Task statement> Convert the lines below into a Markdown table with a Row column for the row number and a Line column for the line, skipping blank lines. Omit the picture lines from the table.

───── Exercise inputs ─────

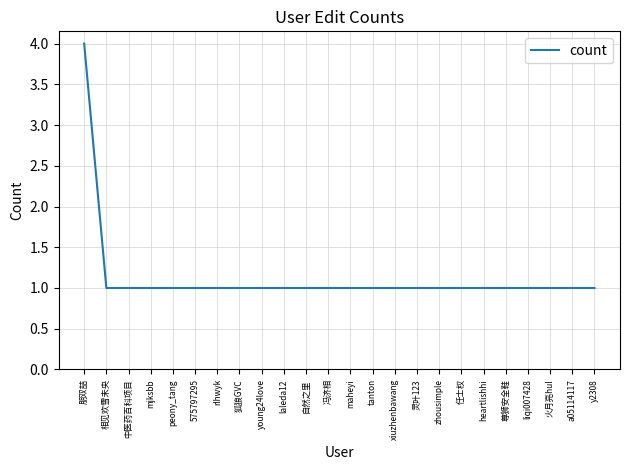

Read the value at 狐狼GVC.

1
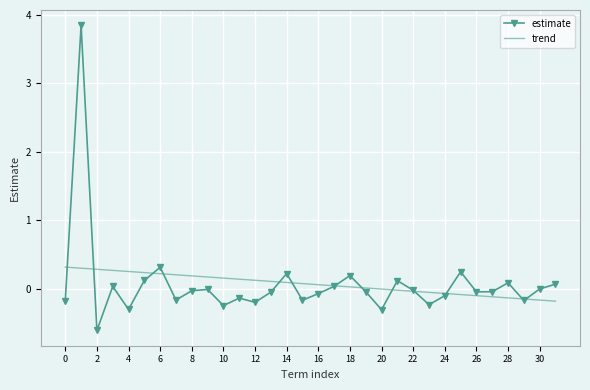

Which series has the largest range (max minus min)?

estimate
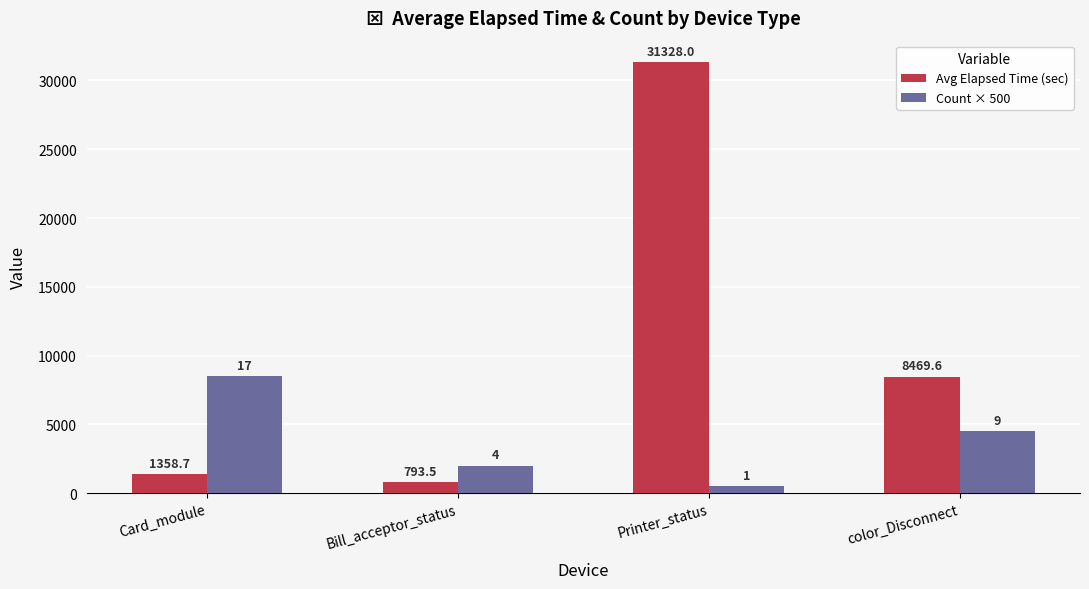

Rank the series by their maximum value, from highest to lowest.

Avg Elapsed Time (sec), Count × 500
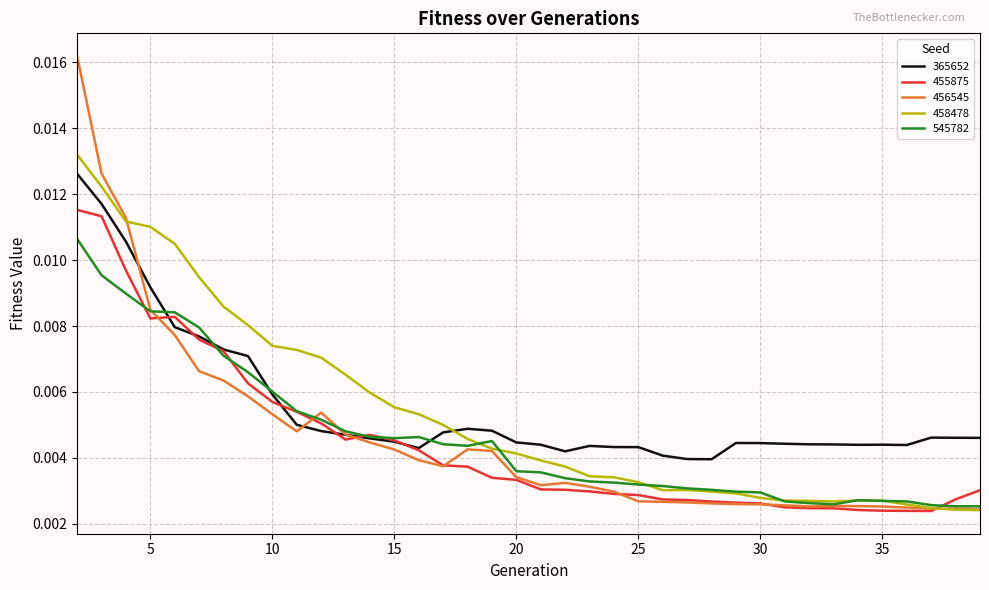

Rank the series by their maximum value, from highest to lowest.

456545, 458478, 365652, 455875, 545782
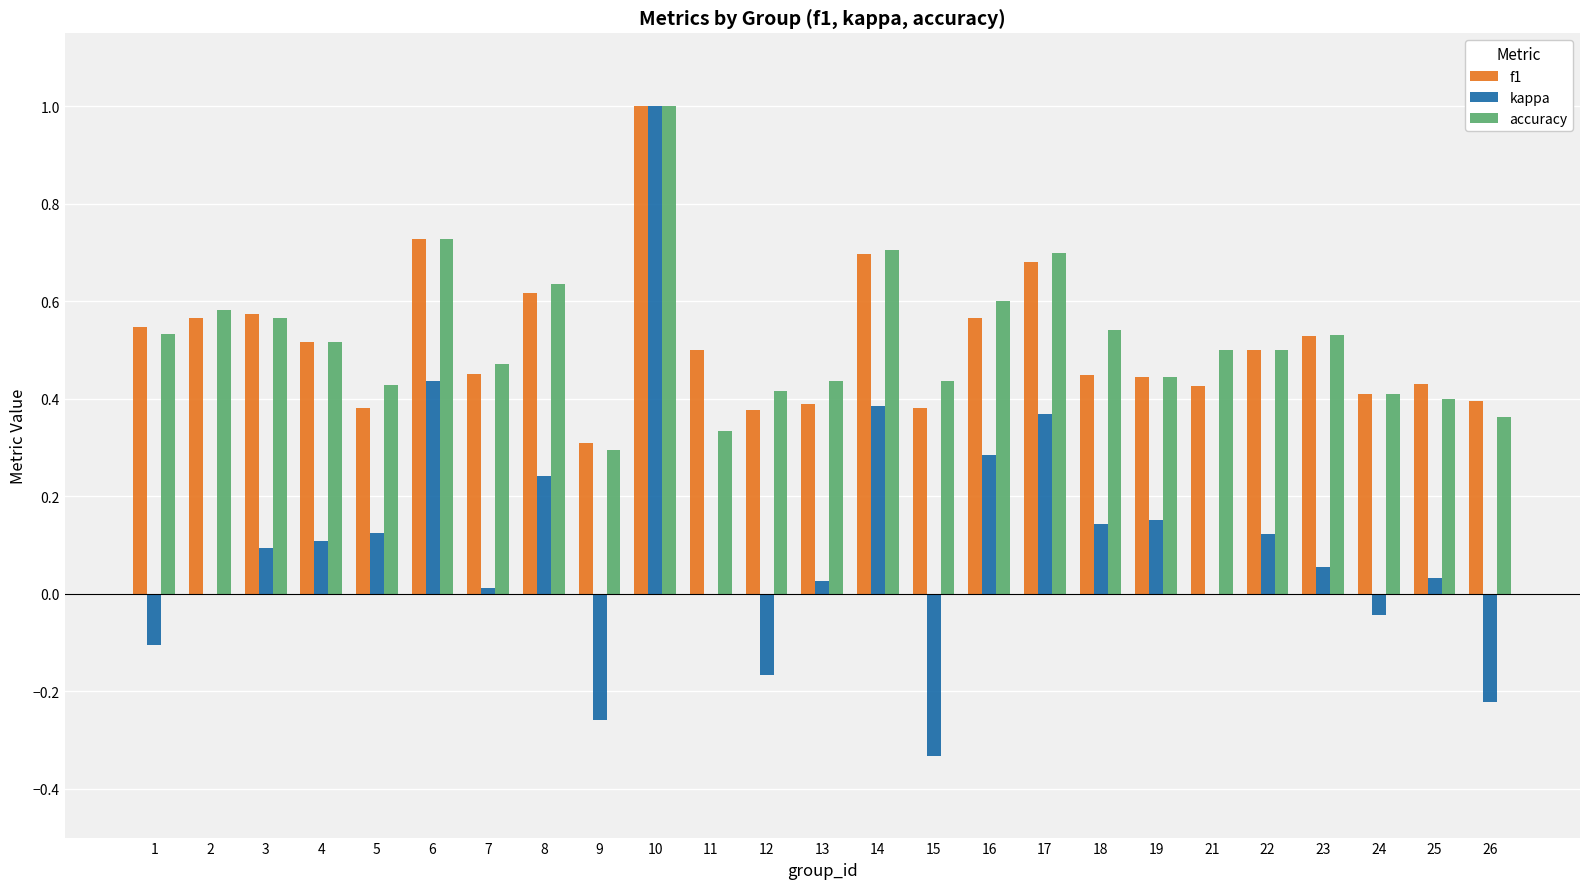

At which category does the chart reach its peak across all series?

10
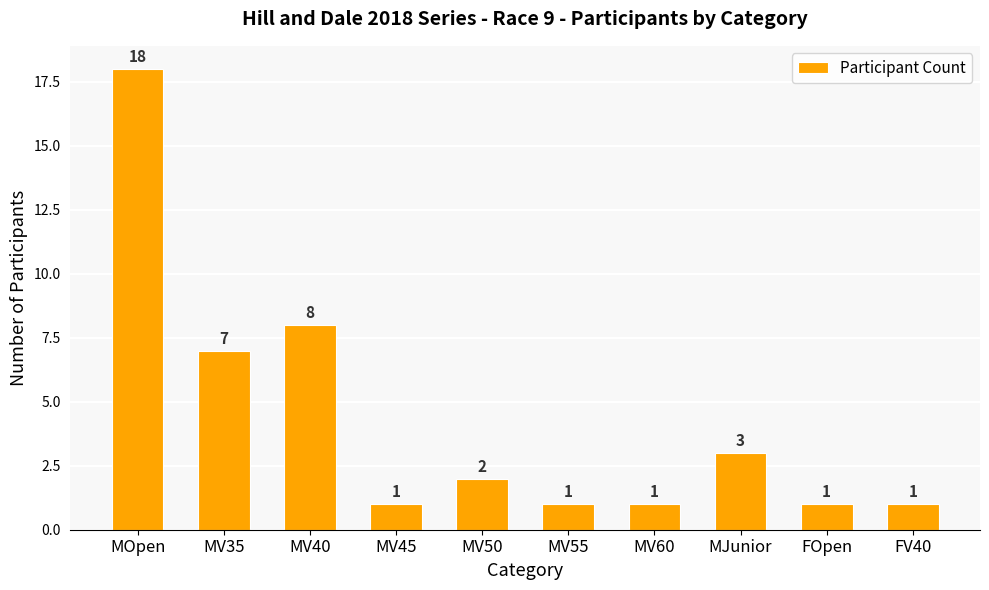

Approximately how many times larger is the value at MV55 compared to MV45?

1.0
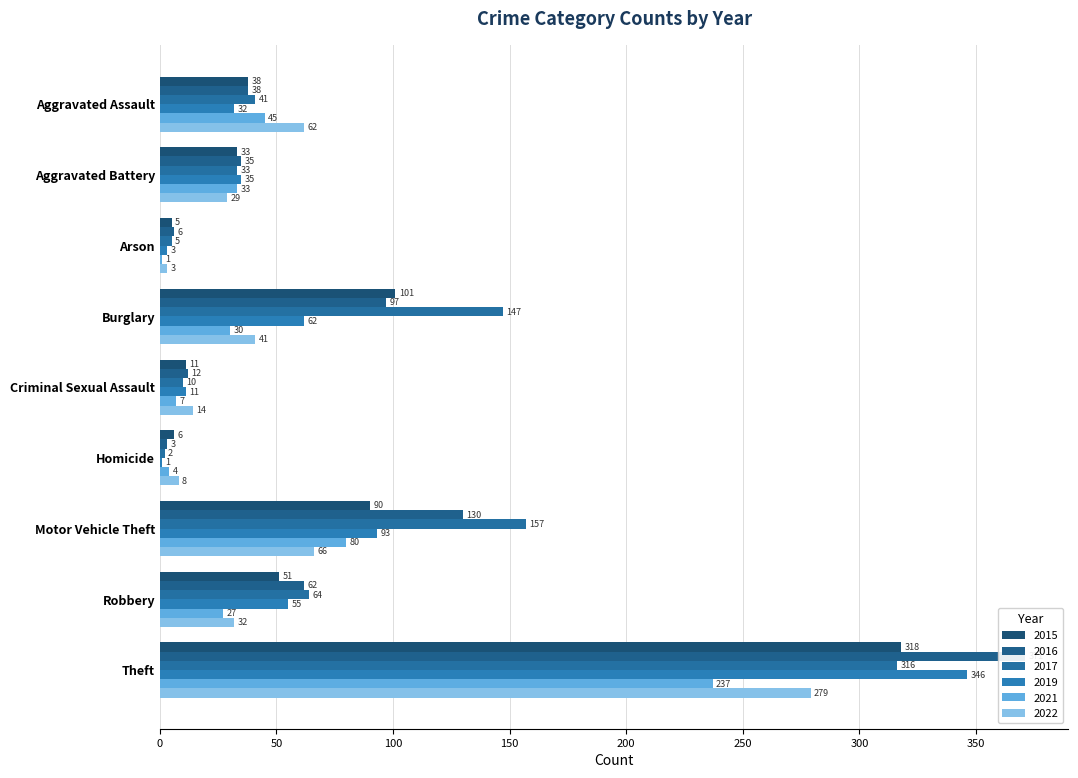

What is the label of the 8th bar from the left?

Robbery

─────

Exercise output>
| Row | Line |
|---|---|
| 1 | Read the value at 狐狼GVC. |
| 2 | 1 |
| 3 | Which series has the largest range (max minus min)? |
| 4 | estimate |
| 5 | Rank the series by their maximum value, from highest to lowest. |
| 6 | Avg Elapsed Time (sec), Count × 500 |
| 7 | Rank the series by their maximum value, from highest to lowest. |
| 8 | 456545, 458478, 365652, 455875, 545782 |
| 9 | At which category does the chart reach its peak across all series? |
| 10 | 10 |
| 11 | Approximately how many times larger is the value at MV55 compared to MV45? |
| 12 | 1.0 |
| 13 | What is the label of the 8th bar from the left? |
| 14 | Robbery |